Copy every line of text in the material below word for word, leaving out the pictures.
------ Data section
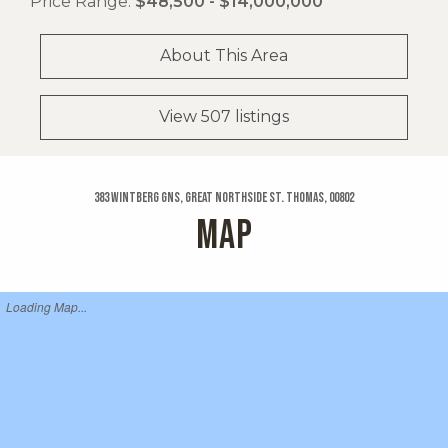
Price Range:
$48,500 - $14,000,000
About This Area
View 507 listings
383 Wintberg Gns, Great Northside St. Thomas, 00802
MAP
Loading Map...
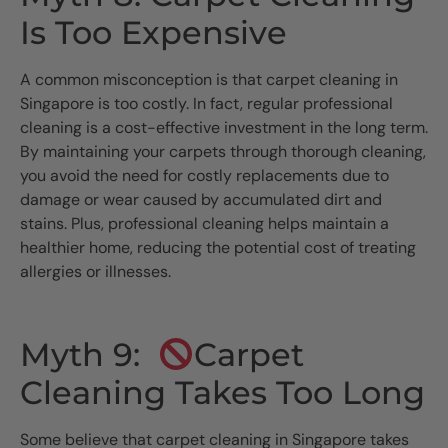
Is Too Expensive
A common misconception is that carpet cleaning in
Singapore is too costly. In fact, regular professional
cleaning is a cost-effective investment in the long term.
By maintaining your carpets through thorough cleaning,
you avoid the need for costly replacements due to
damage or wear caused by accumulated dirt and
stains. Plus, professional cleaning helps maintain a
healthier home, reducing the potential cost of treating
allergies or illnesses.
Myth 9:
Carpet
Cleaning Takes Too Long
Some believe that carpet cleaning in Singapore takes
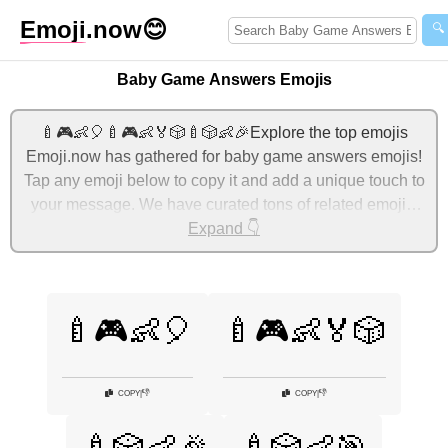
Emoji
.now
😊
🔍
Baby Game Answers Emojis
🍼🎮👶🎈🍼🎮👶🏅🎲🍼🎲👶🎉Explore the top emojis
Emoji.now has gathered for baby game answers emojis!
Tap any emoji below to copy it and add a unique touch to
your message. We have curated tons of related emojis,
with the most relevant ones displayed first. For more
Expand 👇
ideas, check out additional categories below to express
baby game answers with emojis!
🍼🎮👶🎈
🍼🎮👶🏅🎲
👎
👎
COPY
|
COPY
|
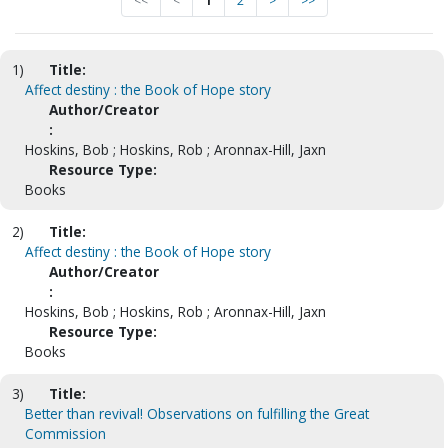
<<
<
1
2
>
>>
1)
Title:
Affect destiny : the Book of Hope story
Author/Creator
:
Hoskins, Bob ; Hoskins, Rob ; Aronnax-Hill, Jaxn
Resource Type:
Books
2)
Title:
Affect destiny : the Book of Hope story
Author/Creator
:
Hoskins, Bob ; Hoskins, Rob ; Aronnax-Hill, Jaxn
Resource Type:
Books
3)
Title:
Better than revival! Observations on fulfilling the Great
Commission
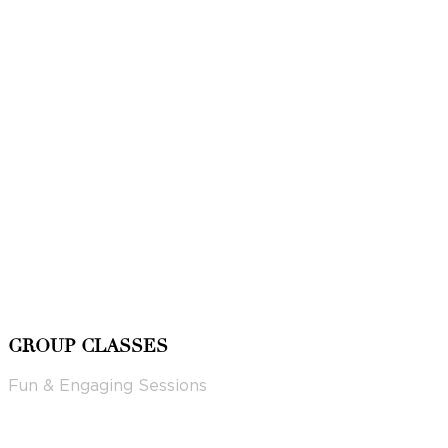
GROUP CLASSES
Fun & Engaging Sessions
------------
→ **Finished task**:
Price Range:
$48,500 - $14,000,000
About This Area
View 507 listings
383 Wintberg Gns, Great Northside St. Thomas, 00802
MAP
Loading Map...
Is Too Expensive
A common misconception is that carpet cleaning in
Singapore is too costly. In fact, regular professional
cleaning is a cost-effective investment in the long term.
By maintaining your carpets through thorough cleaning,
you avoid the need for costly replacements due to
damage or wear caused by accumulated dirt and
stains. Plus, professional cleaning helps maintain a
healthier home, reducing the potential cost of treating
allergies or illnesses.
Myth 9:
Carpet
Cleaning Takes Too Long
Some believe that carpet cleaning in Singapore takes
Emoji
.now
😊
🔍
Baby Game Answers Emojis
🍼🎮👶🎈🍼🎮👶🏅🎲🍼🎲👶🎉Explore the top emojis
Emoji.now has gathered for baby game answers emojis!
Tap any emoji below to copy it and add a unique touch to
your message. We have curated tons of related emojis,
with the most relevant ones displayed first. For more
Expand 👇
ideas, check out additional categories below to express
baby game answers with emojis!
🍼🎮👶🎈
🍼🎮👶🏅🎲
👎
👎
COPY
|
COPY
|
<<
<
1
2
>
>>
1)
Title:
Affect destiny : the Book of Hope story
Author/Creator
:
Hoskins, Bob ; Hoskins, Rob ; Aronnax-Hill, Jaxn
Resource Type:
Books
2)
Title:
Affect destiny : the Book of Hope story
Author/Creator
:
Hoskins, Bob ; Hoskins, Rob ; Aronnax-Hill, Jaxn
Resource Type:
Books
3)
Title:
Better than revival! Observations on fulfilling the Great
Commission
GROUP CLASSES
Fun & Engaging Sessions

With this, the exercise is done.